Comme dans le cas de Game of Thrones, quand adaptation il y a, l’éternelle question de savoir s’il faut rester fidèle à l’oeuvre originale ou s’en éloigner pour offrir plus de suspense divise. Pour ne pas trop brusquer les fans, The Walking Dead opte pour une formule mixte. Un peu de nouveau, un peu d’ancien: et paf, ça fait des Chocapics… Euh, non, des morts-vivants. De quoi se libérer un poil des contraintes d’un terreau narratif extrêmement riche. Quitte à gommer quelques ingrédients. « La série télé paraît déjà gore, comme ça, mais les comics se situent bien plus haut dans l’échelle du trash », complète Julien. « Des aspérités qui ajoutent au suspense de la saga, que l’on ne retrouve plus du tout à la télé, comme le viol et le suicide.

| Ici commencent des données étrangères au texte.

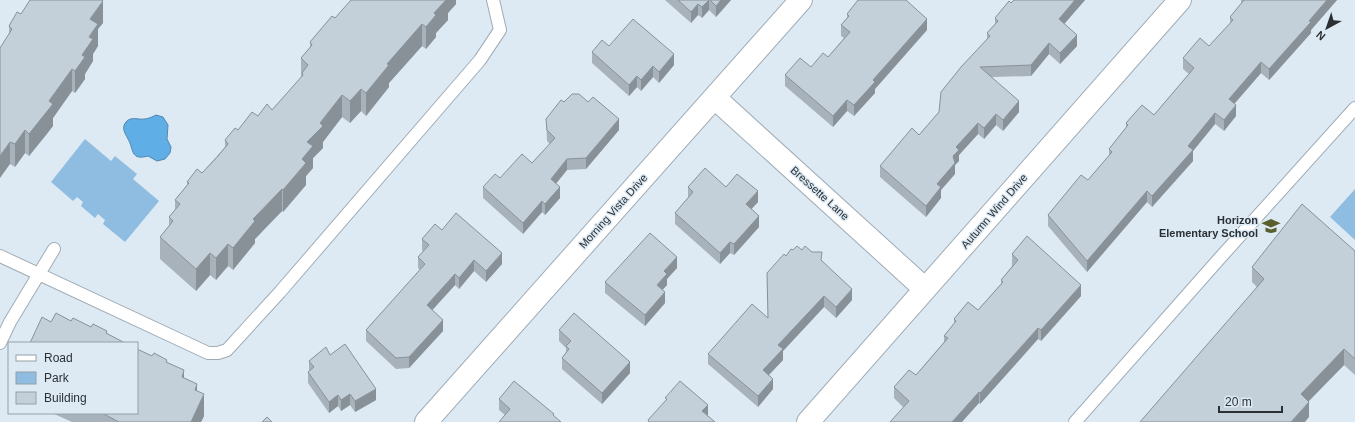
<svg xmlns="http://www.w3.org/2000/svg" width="1355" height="422" font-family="Helvetica,sans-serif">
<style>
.green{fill:#8ebde1}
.water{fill:#60aee6;stroke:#5088b1}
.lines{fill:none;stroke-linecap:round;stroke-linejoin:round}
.service-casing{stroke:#a0acb5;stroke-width:14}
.minor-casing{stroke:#a0acb5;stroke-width:24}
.service{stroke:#fff;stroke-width:12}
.minor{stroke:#fff;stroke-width:22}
.wall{fill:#a8b2bb}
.shaded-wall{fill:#889198}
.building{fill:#c3cfd9;stroke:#889198}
.labels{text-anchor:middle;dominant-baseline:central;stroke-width:3;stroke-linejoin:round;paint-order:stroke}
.street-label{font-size:11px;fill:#2b3034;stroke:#ddeaf4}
.poi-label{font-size:11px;font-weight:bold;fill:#2b3034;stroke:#ddeaf4;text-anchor:end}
</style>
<rect width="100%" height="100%" fill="#ddeaf4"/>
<!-- green -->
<path class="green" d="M85,139l26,22 4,-5 22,18 -4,5 26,22 -34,41 -22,-18 2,-4 -7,-6 -3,4 -14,-12 2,-4 -6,-5 -4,4 -22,-19z
M1355,189v51l-25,-23z"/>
<!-- water -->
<path class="water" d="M156,115l7,2 5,8 -1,14 4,8 -1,6 -5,6 -8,2 -9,-5c-18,5 -14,-7 -20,-17 -3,-6 -7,-11 -2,-17 5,-6 12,-2 18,-3 4,0 8,-2 12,-4z"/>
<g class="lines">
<!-- service casing -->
<g class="service-casing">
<path id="service" d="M0,256l208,97h10l9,-3 53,-58 200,-232 20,-30 -7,-30
M0,343l10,-21 44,-73
M1075,422l144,-163 136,-151"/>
</g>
<!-- minor casing -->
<g class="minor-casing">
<path id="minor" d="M715,98l210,191
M426,422l375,-422
M808,422l372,-422"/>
</g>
<!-- service -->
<use href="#service" class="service"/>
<!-- minor -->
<use href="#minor" class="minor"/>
</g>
<!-- wall -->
<path class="wall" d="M456,0v4l-8,9v7l-12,13v4l-10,12 -4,-3 -33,37v4l-23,29 -5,-5 -11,12 -8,-6 -19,25v6l-10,10v10l-7,8v9l-23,27 -1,-1 -27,28v4l-22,27 -5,-4 -12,14 -6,-5 -14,16 -36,-32v-22l9,-11v-9l6,-7v-10l12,-15v-3l15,-9 23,-26v-7l33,-24 14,-6 29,-32v-20l9,-10v-6l25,-24z
M665,0h66l-15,17 -7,-7 -7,8 -4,-3 -7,8z
M1014,0h71l-21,24 13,22 -17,18 -11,-10 -18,22 -39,1 27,35 -16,19 -7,-6 -12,14 -6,-5 -19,21v6l-4,4v9l-14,16v8l-15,19 -46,-40v-11l39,-31 20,-23 48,-73v-6l8,-9v-6z
M1241,0h96l-26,30v3l-42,47 -8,-7 -27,31 2,12 -12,15 -9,-7 -22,27v10l-41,46 -5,-5 -60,70 -39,-46v-11l40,-35 21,-24v-7l17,-21v-5l28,-8 35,-41 -6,-5v-11l26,-12 21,-22v-7l11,-13z
M21,14l82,9 -5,6v17l-5,8v7l-8,13v5l-10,14 -3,-2 -19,27v8l-6,8 -18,22 -4,-3 -10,14 -5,-3 -1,-138z
M847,14l80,16 -52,59v4l-21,23 -7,-5 -14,16 -48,-41v-11l26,-8 17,-10 16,-19 -3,-2v-11l6,-7z
M609,46l65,19 -15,18 -6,-6 -12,14 -4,-4 -8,9 -37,-33v-11z
M564,102l55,28 -33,39 -19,1 -11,13 4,15 -15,17 -3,-3 -19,22 -40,-36v-11l17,-9 32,-15 18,-19 -3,-3 -1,-22z
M688,187h38l32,15 -7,7 8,18 -25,28 -4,-2 -10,11 -45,-40v-11l13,-15z
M442,230l60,34 -16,18 -12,-11 -15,18 -4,-4 -23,25 11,21 -34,37 -13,1 -30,-28v-11l54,-60 -2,-2v-11l5,-6 -1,-1v-11z
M793,250h9l10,2 10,9 30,39 -16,18 -12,-11 -41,44v9l-14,15 4,14 -15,18 -50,-43v-10l60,-36 -1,-45 19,-17z
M1355,251v124l-11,-10 -35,36v16l-52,-130 -5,-5v-15z
M1012,254l69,42 -40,45 -3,-2 -58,65 -1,-1 -76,4 -9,-9v-11l22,-12 28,-33v-6l10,-12v-5l24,-9 23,-26v-4l11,-14z
M677,268l-10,11v6l-5,5 3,13 -20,23 -40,-33v-11z
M559,330l71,43 -28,31 -40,-35v-11l4,-6v-4l-7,-7z
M330,355l46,45 -21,12 -5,-7 -9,6 -3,-5 -9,7 -21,-30v-11l1,-1v-10z
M167,363l17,15 13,13 7,25 -3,6h-129l-20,-9h85z
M499,399l55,17 -49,-1 -6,-5z"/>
<!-- shaded-wall -->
<path class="shaded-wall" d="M445,0h11v4l-8,9v7l-12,13v4l-10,12v-22l8,-14z
M709,0v10l-7,8v-11z
M721,0h10l-15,17v-11z
M1075,0h10l-26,30v-11z
M1327,0h10l-26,30v3l-42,47v-11z
M103,1v22l-5,6v17l-5,8v7l-8,13v5l-10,14v-22l7,-16 8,-36z
M698,4v11l-7,8v-11z
M927,19v11l-52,59v4l-21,23v-11l19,-25z
M422,24v22l-33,37v4l-23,29v-23l21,-29z
M1077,35v11l-17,18v-11z
M1049,43v11l-18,22v-11z
M674,54v11l-15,18v-11z
M1261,62v11l-32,37v-11z
M653,66v11l-12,14v-11z
M72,69v22l-19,27v8l-24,30v-22l20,-33z
M637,76v11l-8,9v-11z
M361,89v22l-11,12v-22z
M342,95v22l-19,25v6l-10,10v10l-7,8v9l-23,27v-22l19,-31 5,-17 13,-19z
M847,100v11l-14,16v-11z
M1019,101v11l-16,19v-11z
M1236,105v11l-12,15v-11z
M1215,113v11l-22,27v10l-41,46v-11l36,-50z
M996,114v11l-12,14v-11z
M619,119v11l-33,39v-11z
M978,123v11l-19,21v6l-4,4v9l-14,16v8l-15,19v-11l30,-59z
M25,130v23l-10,14v-23z
M10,142v22l-10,14v-22z
M567,159v11l-16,20v-11z
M560,187v11l-15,17v-11z
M282,189v22l-27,28v4l-22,27v-22l20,-29z
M758,191v11l-12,13v-11z
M1147,191v11l-60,70v-11z
M542,201v11l-19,22v-11z
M759,216v11l-25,28v-11z
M730,242v11l-10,11v-11z
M228,244v22l-12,14v-22z
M210,253v22l-14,16v-22z
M502,253v11l-16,18v-11z
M677,257v11l-10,11v6l-10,11v-11l7,-14z
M474,260v11l-15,18v-11z
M455,274v11l-28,31v-11z
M1081,285v11l-40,45v-11z
M852,289v11l-16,18v-11z
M665,292v11l-20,23v-11z
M824,296v11l-41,44v9l-20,21v-11l15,-25z
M443,320v11l-34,37v-11z
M1038,328v11l-58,65v-11z
M1344,349v16l-43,44v-15z
M630,362v11l-28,31v-11z
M184,370v22l-2,-15z
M773,379v10l-15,18v-11z
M197,384v22l-2,-16z
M376,389v11l-21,12v-11z
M979,392v11l-17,19h-10z
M204,394v22l-3,6h-10z
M350,394v11l-9,6v-11z
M338,395v11l-9,7v-11z
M1309,402v15l-4,5h-14z
M708,405v11l-6,-5z"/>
<!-- building -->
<path class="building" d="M30,0h72l1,1 -13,18 8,5 -9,13 4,2 -11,16 3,2 -10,14 -3,-2 -23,32 4,3 -24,30 -4,-4 -10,14 -5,-2 -10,14v-108l12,-19 -3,-3 8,-14 4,2z
M351,0h95l-12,13 2,2 -10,12 -4,-3 -35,40 2,1 -23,28 -5,-4 -11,12 -8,-6 -22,28 3,3 -16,16 6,4 -11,13 4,4 -23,27 -1,-1 -29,30 2,2 -22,27 -5,-4 -12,14 -6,-5 -14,16 -36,-32 13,-16 -4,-4 11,-13 -5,-4 14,-17 -2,-1 10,-13 5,4 16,-17 10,-12 -3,-4 10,-12 3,2 14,-18 6,4 9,-12 5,6 31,-35 -1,-2 6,-8 -7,-7 11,-13 -2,-3 22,-26 3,2z
M678,0h31l-7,7 -4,-3 -7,8z
M710,0h11l-5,6z
M858,0h48l21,19 -54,61 2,2 -21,23 -7,-5 -14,16 -48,-41 15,-17 11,9 12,-14 5,4 22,-25 -9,-7 8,-9 -2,-2z
M1014,0h61l-16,19 18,16 -17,18 -11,-10 -18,22 -51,2 39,34 -16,19 -7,-6 -12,14 -6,-5 -22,24 3,3 -6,6 2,7 -18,21 4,3 -15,19 -46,-40 32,-38 7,7 20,-23 2,-20 20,-25 29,-31 -3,-3 11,-12 -3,-3 14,-17 2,2z
M1244,0h83l-18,21 2,1 -42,47 -8,-7 -32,37 7,6 -12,15 -9,-7 -27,33 5,4 -41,46 -5,-5 -60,70 -39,-46 33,-40 7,5 24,-28 -3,-3 19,-24 -2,-2 16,-18 12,10 40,-47 -11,-10 17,-20 9,8 24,-26 -3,-3z
M633,19l41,35 -15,18 -6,-6 -12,14 -4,-4 -8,9 -37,-33 10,-12 7,6z
M572,94h7l9,8 5,-5 26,22 -33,39 -19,1 -16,20 9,8 -15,17 -3,-3 -19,22 -40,-36 12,-13 5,4 22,-24 10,9 23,-25 -8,-8 -1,-11 15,-19 3,2z
M705,168l21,19 11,-13 21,17 -12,13 13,12 -25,28 -4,-2 -10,11 -45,-40 18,-21 -5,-5z
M1302,204l53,47v108l-11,-10 -43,45 8,8 -18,20h-151l124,-143 -12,-12z
M456,213l46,40 -16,18 -12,-11 -15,18 -4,-4 -28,31 16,15 -34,37 -13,1 -30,-28 59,-66 -7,-7 11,-12 -7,-6 13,-15 7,6z
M650,233l27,24 -13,14 3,3 -10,11 8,7 -20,23 -40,-33z
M1027,236l54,49 -40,45 -3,-2 -58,65 -1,-1 -27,30h-62l19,-21 -15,-14 15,-17 7,5 32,-37 -4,-2 12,-15 -2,-2 14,-17 10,8 25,-28 -2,-2 17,-20 -6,-6z
M797,246l5,4 3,-4 7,6h10l-1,8 31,29 -16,18 -12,-11 -46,49 5,4 -20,21 10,9 -15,17 -50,-42 44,-50 16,14 -1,-45 17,-19 2,2 5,-7 2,1z
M56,313l15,8 2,-3 18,9 2,-3 14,7 -1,2 19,10h-95l12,-26 9,5z
M574,313l56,49 -28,31 -40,-35 7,-9 -3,-3 5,-5 -12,-11z
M345,344l31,45 -21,12 -5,-7 -9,6 -3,-5 -9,7 -21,-30 6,-5 -5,-6 17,-14 4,8z
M137,349l15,7 2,-3 13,7 -1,2 18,8 -2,7 15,7 -2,6 9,4 -13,28h-72l-17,-9h35z
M514,381l40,33 -1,1 8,7h-62l11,-13 -11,-10z
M680,381l28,24 -6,6 13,11h-66l-1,-2 19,-21 -2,-1z
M267,417l5,5h-10z"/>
<!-- icons -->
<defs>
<g id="school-bare" transform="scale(1.38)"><path d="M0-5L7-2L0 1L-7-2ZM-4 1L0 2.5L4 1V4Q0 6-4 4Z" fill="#595f2d" stroke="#ddeaf4" stroke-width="2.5" paint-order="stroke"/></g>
</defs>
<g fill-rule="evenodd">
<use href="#school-bare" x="1271" y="226"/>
</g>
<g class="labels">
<!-- street labels -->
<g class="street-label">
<text transform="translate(820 193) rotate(42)">Bressette Lane</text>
<text transform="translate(613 211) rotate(-48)">Morning Vista Drive</text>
<text transform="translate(994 211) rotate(-49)">Autumn Wind Drive</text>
</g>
<!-- poi labels -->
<g class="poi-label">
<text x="1258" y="220">Horizon<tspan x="1258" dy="13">Elementary School</tspan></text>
</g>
</g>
<!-- legend -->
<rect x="8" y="342" width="130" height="72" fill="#ddeaf4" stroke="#96a0a7"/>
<rect x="16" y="355" width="20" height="6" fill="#ffffff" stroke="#96a0a7"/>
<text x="44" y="362" font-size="12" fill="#2b3034">Road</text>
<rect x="16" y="372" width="20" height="12" fill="#8ebde1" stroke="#96a0a7"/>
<text x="44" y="382" font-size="12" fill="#2b3034">Park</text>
<rect x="16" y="392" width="20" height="12" fill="#c3cfd9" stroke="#96a0a7"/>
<text x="44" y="402" font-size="12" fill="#2b3034">Building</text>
<!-- north arrow -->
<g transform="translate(1327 28) rotate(220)" stroke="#ddeaf4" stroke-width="3" paint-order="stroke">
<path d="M0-3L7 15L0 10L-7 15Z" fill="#2b3034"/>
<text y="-6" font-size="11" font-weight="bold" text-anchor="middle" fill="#2b3034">N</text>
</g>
<!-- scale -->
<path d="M1219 406v6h63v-6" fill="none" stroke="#2b3034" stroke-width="2"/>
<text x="1225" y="406" font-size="12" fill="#2b3034" stroke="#ddeaf4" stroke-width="3" paint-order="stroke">20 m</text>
</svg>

Comme si c’était tabou. » Et pourtant, ce qui intéresse dans Walking Dead en version télé, loin devant les bouts de corps qui avancent de travers en rugissant, c’est surtout l’interaction du groupe de survivants. Leur capacité à se réinventer, au fil des saisons, passant d’humains civilisés à mercenaires sanguinaires, d’imaginer les pires horreurs pour s’offrir quelques minutes de vie en plus dans un dédale bouleversant de panique, de lucidité et d’esprit de sacrifice. Impossible, dans ce cas de figure, de ne pas se poser la question: et nous, téléspectateur, on serait capable de quoi pour survivre?

« Cette réserve face au suicide de Carol, par exemple, qui se jette d’elle-même aux morts-vivants dans les livres alors qu’on la montre comme une tueuse sanguinaire dans la série, pose des limites », ajoute Julien. « Cela réduit le champ du développement psychologique des personnages qui peuvent se montrer faibles, aussi. Plus brisés qu’on ne le croit, d’un autre côté, par d’autres formes de violence comme le viol que subit Michonne, la samouraï, qui est complètement occulté à la télé. »

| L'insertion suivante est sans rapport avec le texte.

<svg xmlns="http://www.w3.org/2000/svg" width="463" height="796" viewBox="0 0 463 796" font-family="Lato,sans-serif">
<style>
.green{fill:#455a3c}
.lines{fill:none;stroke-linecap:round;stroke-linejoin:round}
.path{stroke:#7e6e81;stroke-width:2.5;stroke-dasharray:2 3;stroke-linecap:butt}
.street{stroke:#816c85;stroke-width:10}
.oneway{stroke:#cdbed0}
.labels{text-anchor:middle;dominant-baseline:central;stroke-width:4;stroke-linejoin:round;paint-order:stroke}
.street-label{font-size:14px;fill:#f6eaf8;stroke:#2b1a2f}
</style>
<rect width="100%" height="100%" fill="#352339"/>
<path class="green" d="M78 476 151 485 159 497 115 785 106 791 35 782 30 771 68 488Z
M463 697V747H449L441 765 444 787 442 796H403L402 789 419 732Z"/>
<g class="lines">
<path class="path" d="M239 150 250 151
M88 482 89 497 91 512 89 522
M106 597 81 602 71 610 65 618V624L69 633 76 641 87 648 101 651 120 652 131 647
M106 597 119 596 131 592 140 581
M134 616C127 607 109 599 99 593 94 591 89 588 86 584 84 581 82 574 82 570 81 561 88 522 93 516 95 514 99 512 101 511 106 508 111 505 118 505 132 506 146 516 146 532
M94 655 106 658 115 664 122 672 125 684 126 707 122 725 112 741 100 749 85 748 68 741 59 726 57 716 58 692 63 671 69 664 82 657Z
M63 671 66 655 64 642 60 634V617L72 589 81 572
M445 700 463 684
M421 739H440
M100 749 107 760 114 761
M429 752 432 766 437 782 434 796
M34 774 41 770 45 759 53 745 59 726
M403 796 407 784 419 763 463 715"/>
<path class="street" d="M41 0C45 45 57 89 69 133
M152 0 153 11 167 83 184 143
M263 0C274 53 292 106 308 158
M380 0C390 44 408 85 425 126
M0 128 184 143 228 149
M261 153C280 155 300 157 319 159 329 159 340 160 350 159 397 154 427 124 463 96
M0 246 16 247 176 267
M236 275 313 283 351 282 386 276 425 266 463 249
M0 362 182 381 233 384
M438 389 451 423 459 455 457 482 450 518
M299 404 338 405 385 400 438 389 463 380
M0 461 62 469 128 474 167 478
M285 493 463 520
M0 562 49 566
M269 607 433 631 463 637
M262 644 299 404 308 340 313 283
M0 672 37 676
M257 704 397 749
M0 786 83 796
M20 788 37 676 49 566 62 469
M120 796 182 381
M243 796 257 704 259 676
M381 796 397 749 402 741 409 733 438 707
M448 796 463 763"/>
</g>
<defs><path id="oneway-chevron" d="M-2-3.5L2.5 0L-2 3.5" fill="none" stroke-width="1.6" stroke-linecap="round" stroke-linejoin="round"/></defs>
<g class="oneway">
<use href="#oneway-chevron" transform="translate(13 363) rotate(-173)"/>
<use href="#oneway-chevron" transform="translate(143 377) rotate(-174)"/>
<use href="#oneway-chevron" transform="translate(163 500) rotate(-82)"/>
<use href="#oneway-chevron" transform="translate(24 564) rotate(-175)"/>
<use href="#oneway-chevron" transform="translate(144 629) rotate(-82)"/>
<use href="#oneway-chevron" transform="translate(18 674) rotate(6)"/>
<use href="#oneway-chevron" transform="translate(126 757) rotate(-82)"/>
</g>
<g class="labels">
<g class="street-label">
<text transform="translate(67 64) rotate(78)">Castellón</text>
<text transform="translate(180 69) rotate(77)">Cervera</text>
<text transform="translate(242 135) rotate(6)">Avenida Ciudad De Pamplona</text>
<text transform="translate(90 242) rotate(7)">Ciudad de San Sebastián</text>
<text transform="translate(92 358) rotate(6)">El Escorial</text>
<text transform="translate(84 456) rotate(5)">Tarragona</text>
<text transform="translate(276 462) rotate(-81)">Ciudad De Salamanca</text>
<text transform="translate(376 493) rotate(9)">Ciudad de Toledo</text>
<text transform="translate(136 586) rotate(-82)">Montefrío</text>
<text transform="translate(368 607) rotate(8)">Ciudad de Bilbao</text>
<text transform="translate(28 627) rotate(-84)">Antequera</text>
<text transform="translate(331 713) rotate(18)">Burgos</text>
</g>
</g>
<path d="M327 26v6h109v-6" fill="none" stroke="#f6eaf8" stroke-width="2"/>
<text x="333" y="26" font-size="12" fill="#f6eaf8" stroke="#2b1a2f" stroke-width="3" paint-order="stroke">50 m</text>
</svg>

Même schéma, du côté de Rick, qui n’a plus qu’une seule main dans les comics, alors que son fils survit après s’être pris une balle dans la tête et que l’un des grands méchants, Le Gouverneur, s’affiche bien pire en dessin. Edulcorant un brin le fait que dans The Walking Dead, c’est bien de l’homme dont il faut se méfier.

Un fil rouge que l’on retrouve – heureusement – lors d’une cinquième saison forte en pourritures. Un retour vers les racines noueuses de la série avec l’arrivée d’un nouveau Grand Méchant loup, vu le nombre de zombies marqués du W de Wolf que l’on a entraperçus jusqu’ici. Ceci dit, soyez prévenus: le créateur de la saga, Robert Kirkman, a annoncé que la sixième saison allait encore un peu différer de ses livres. Quitte à ajouter, encore de nouveaux personnages, comme Daryl qui n’existe pas dans la B.D.? Dans ce cas là, on ne peut pas parler d’infidélité envers le comic book. Comme aime à le rappeler Kirkman, il s’agit plutôt d’améliorations, qui ne déforcent en rien la morale de son histoire de zombies: « Profitez du moment présent ». On vous jure.